Hi @EmiKib thanks for getting back about this. I must confess that I haven't tried 'conda install', I did pip install for the graphviz etc.
I freshly cafeinated myself (and the compute cluster), and tried again just yet. With conda install I make it through the installation process. Thanks! PS: you may consider to add a line to the README.md to cd
into the metaPrivBIDS repo (after git cloning it) before calling pip install -e .
@schoffelen great that it works now. I will add that cd
line now.
If you have any suggestions in regards to anything in the app (design, buttons, functionality), albeit I am currently working on making it a bit more visually pleasing, please let me know.
I am currently on holiday, but I will try to be fast at replying.
@schoffelen great that it works now. I will add that
cd
line now. If you have any suggestions in regards to anything in the app (design, buttons, functionality), albeit I am currently working on making it a bit more visually pleasing, please let me know. I am currently on holiday, but I will try to be fast at replying.

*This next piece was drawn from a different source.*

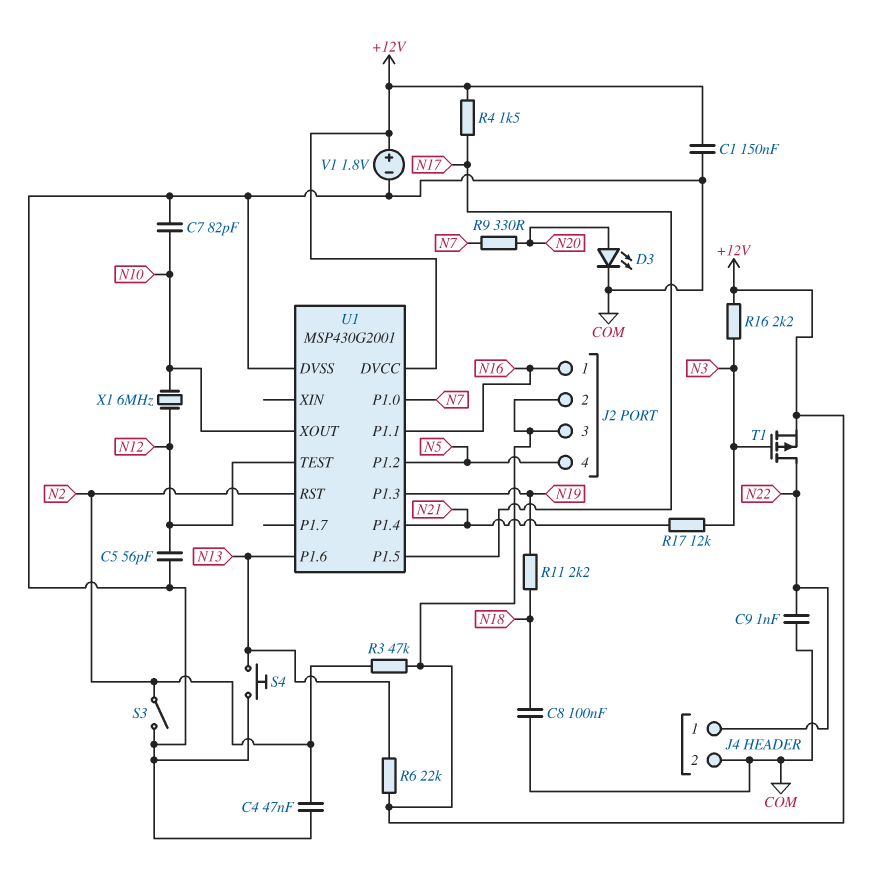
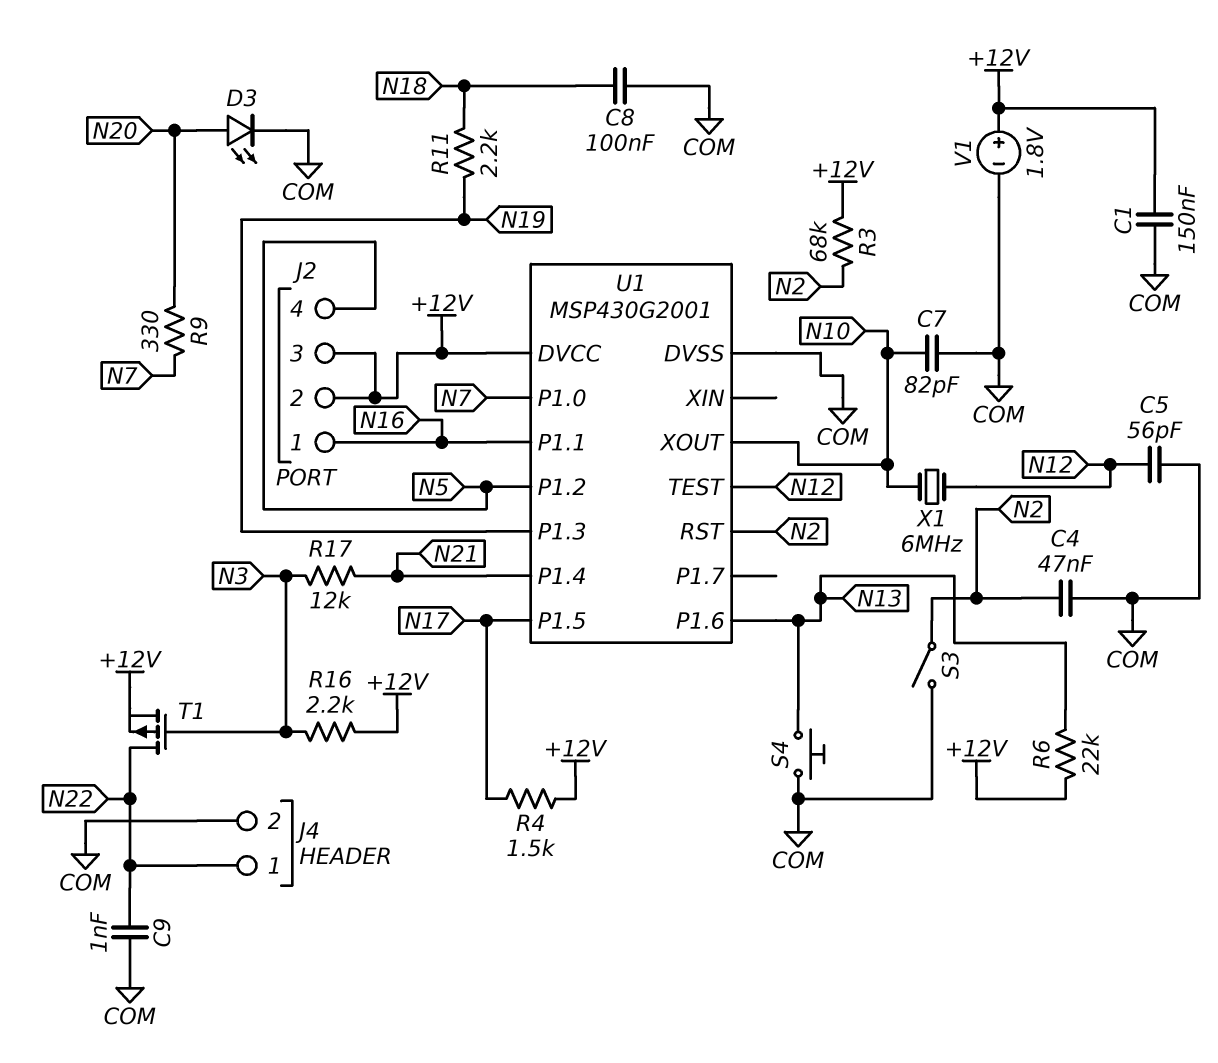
R3: 47k (+12V, N2) -> 68k (+12V, N2)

Thanks, I will play around a bit. Don't bother replying during your holiday. Enjoy!
An addition to the .tsv scrambler could be to look into how much leakage there is in a scrambled dataset.
Simple metrics could be full row leakage & partial row leakage with the option to set a value representing NaN.
In addition running a comparison between the Privacy Information Factor (implemented in the metaprivBIDS application) specifically the Field Information gain, would give an overview over how the original and srambled dataset assess the information gain for the individual columns. In that way the user has an overview over much information is retained in their scrambled dataset compared to their new. This would most often be almost the same as the permutation is row based, but it gives a quantifiable metric the user can refer back to.
Lastly a comparison of the scrambled and original datasets correlation matrix between columns could be an option to ensure that the dataset has been permuted to a satisfactory level.
I hope this could be useful? If so, I could try to add it so it can run with the pipeline or as a separate pipeline.